PROVIDED TEXT:
################
Across the world and still lingering into the modern age, Human trafficking is a pervasive crime that ensnares people of every age, gender, and background in forced labor, commercial sex, and other formats alike to modern slavery. Today, it’s estimated that 27.6 million individuals suffer under trafficking conditions. Perpetrators aren’t limited to organized criminal networks, in fact some world powers and governments secretly obtain these victims including children into exploitative labor or other illicit activities. Given the global scale and severity of this injustice, it demands urgent attention and collective action to stem its spread and protect vulnerable populations.
################
DIRECTIONS:
[1] How many individuals does the human trafficking paragraph say are estimated to suffer under trafficking conditions today?
[2] Please continue the human trafficking paragraph from the point where it stops.

RECORDED INFORMATION:
################
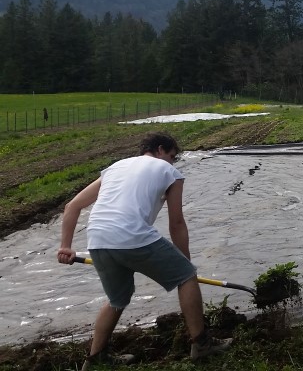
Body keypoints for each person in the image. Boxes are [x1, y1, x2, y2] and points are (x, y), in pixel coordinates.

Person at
################
EXERCISE ANSWERS:
[1] An estimated 27.6 million.

[2]
The first data source, a .CSV file, was downloaded from the United Nations Office on Drugs and Crime (UNDOC) website: https://dataunodc.un.org/dp-trafficking-persons This data was collected by using the Questionnaire for the Global Report on Trafficking in Persons (GLOTIP), hence the name of the original file being “data_glotip”.
The second data source, via web scraping and using the initial source as an API, was found from the US Human Trafficking Hotline: https://humantraffickinghotline.org/en/statistics
The .CSV was downloaded from the United Nations Office on Drugs and Crime (UNDOC) website and read into R.
The API for the US Human Trafficking Hotline is imported with a rvest approach, because the website/source doesn’t expose those year-by-year numbers via a neat JSON endpoint. So therefore, I scraped out the data using rvest by reading the website into R, then grabbing each year’s panel and extracting.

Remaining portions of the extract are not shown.